In terms of biomass heating systems in Vermont's schools, each project was presented to local citizens by the town's school board and passed through a bond vote. Typically, the school board had an energy committee that conducted a feasibility study about the use of wood to heat its buildings. In the early 1980s, the state had funds available to help schools develop wood-heated systems if they could prove that such systems would be cost effective. The schools typically hired energy auditors to see if biomass technologies would be appropriate for their location and institution, and if the financial payback would be worth the investment. Once the feasibility study was completed, school boards often held public meetings and informational sessions about the proposed heating systems. Then, because the new systems involved public funds, decisions about whether or not to move forward with a wood heat system went up for a bond vote, where voters would decide whether or not to support the new technology on town meeting day. ²¹

Vermont has a history of civic engagement in public affairs that is reinforced by strong local government structures. Historian Sara Gregg has explained how Vermont's emphasis on local governance and traditional institutions like the town meeting, where citizens vote on community issues, have allowed voters to shape local policy. ²² Like in other places, however, participation in community forums like town meeting day is often dominated by individuals and subsets of the population who may not represent the interests and desires of the entire town. Nevertheless, Vermont has local political structures in place that made opposition to heating schools with wood possible.

Although Vermonters have organized to protest the construction of industrial-scale biomass plants, for the most part, the development of community-scale biomass heating systems in schools has been uncontested. We found only two cases of resistance to wood-heating systems for Vermont's schools. In Norwich, one local resident successfully opposed the construction of a biomass heating system at his child's school because he was concerned about air quality issues. Similar complaints were made about a heating system proposed for a school in St. Johnsbury. The demographics of these two places were quite different: one is an affluent community directly across the Connecticut River from Dartmouth College; the other is a rural, low-income area. In both cases, residents were able to stop the construction of the heating systems because of the structure of local decision-making processes. Although decisions about energy in Vermont may be a bit unusual because of the state's grassroots political structures and relatively homogenous, predominantly rural population, this study suggests the importance of decentralizing technological decisions to fit the appropriate political and bioregional context.

Conclusion

Like all energy systems, biomass can produce both burdens and benefits. Ensuring that burdens and benefits are distributed equitably requires careful attention to fuel source, the type of technology used (for direct heating versus electricity production), the scale of those technologies (community versus industrial), and the processes by which decisions are made. Producing electrical power from plants on an industrial scale does not make sense in terms of efficiency or in terms of environmental justice. But the fact that industrial-scale biomass technologies have structured environmental risks in unequal ways does not mean that all ways of using biomass for energy will produce similar outcomes.
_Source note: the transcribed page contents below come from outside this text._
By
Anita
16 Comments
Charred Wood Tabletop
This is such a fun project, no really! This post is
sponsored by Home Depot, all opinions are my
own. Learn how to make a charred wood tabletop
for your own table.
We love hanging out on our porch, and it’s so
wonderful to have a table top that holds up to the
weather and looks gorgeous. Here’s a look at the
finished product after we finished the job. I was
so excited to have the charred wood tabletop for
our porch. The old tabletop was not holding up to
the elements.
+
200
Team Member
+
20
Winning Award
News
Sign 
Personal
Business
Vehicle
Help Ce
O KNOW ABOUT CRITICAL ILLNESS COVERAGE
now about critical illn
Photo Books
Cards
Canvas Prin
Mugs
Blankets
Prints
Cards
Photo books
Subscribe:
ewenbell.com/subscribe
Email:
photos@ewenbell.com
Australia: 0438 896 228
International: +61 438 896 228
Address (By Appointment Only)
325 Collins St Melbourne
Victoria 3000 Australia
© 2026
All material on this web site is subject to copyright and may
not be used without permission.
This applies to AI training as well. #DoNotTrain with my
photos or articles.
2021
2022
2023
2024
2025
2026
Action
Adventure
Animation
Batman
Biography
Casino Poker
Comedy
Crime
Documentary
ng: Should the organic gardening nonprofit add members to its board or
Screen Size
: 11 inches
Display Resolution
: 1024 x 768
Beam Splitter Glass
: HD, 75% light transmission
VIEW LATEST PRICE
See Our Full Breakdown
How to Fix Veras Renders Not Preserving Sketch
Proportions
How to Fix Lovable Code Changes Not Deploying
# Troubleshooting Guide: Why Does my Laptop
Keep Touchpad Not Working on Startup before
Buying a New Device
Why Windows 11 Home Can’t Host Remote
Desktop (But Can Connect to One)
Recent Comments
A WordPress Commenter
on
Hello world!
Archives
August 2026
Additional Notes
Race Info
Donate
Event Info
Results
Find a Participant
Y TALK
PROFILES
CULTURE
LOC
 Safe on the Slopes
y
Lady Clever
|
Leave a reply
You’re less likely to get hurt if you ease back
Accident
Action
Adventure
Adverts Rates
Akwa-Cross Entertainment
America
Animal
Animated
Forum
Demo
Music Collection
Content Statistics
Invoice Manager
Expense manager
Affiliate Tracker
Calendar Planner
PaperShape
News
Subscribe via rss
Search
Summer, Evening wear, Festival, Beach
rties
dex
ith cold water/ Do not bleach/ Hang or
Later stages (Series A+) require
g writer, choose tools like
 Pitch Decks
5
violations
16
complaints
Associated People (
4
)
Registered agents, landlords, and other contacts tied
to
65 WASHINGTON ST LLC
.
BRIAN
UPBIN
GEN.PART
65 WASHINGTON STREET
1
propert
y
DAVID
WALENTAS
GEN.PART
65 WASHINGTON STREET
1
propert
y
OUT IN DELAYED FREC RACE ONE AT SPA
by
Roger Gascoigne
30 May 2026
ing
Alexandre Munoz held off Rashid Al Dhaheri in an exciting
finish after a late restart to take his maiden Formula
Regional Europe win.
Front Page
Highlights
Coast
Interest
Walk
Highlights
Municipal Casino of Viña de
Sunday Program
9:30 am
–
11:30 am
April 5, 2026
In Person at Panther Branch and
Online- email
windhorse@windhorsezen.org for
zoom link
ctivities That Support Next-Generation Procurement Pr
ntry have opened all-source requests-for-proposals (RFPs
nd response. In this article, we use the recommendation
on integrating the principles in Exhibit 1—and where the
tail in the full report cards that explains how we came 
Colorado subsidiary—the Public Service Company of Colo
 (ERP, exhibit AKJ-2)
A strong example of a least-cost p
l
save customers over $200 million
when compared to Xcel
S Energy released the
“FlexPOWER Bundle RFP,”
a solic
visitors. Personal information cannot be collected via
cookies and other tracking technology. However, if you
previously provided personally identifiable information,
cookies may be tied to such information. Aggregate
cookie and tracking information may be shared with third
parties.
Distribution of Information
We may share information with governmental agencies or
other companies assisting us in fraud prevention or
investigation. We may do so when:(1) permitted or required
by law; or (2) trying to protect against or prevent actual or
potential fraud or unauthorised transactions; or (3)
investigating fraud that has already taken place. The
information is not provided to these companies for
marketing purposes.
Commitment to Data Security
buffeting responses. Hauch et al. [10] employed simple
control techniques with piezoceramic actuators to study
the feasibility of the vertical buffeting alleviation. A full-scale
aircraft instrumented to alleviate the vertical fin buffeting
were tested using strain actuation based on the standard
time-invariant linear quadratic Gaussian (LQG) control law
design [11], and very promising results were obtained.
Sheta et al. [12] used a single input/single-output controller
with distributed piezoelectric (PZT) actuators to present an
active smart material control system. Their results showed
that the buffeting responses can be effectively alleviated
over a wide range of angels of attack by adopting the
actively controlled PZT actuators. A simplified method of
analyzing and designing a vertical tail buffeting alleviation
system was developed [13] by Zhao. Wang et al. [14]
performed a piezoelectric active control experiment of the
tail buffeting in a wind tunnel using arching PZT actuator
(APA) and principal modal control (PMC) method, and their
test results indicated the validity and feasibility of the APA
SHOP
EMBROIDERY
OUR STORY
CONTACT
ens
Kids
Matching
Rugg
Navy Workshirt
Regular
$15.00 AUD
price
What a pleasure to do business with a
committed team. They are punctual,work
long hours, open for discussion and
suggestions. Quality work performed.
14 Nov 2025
The transition to a more just, lower-carbon economy will require us to think about energy systems and technological decisions in more adaptive and nuanced ways. Vermont's wood-heated schools provide a compelling case for the necessity of decentralization—not only in terms of energy technologies, but also of technological decisions. Distributing power in this way may be the surest way to ensure that green technologies arrange benefits and burdens in more equitable ways.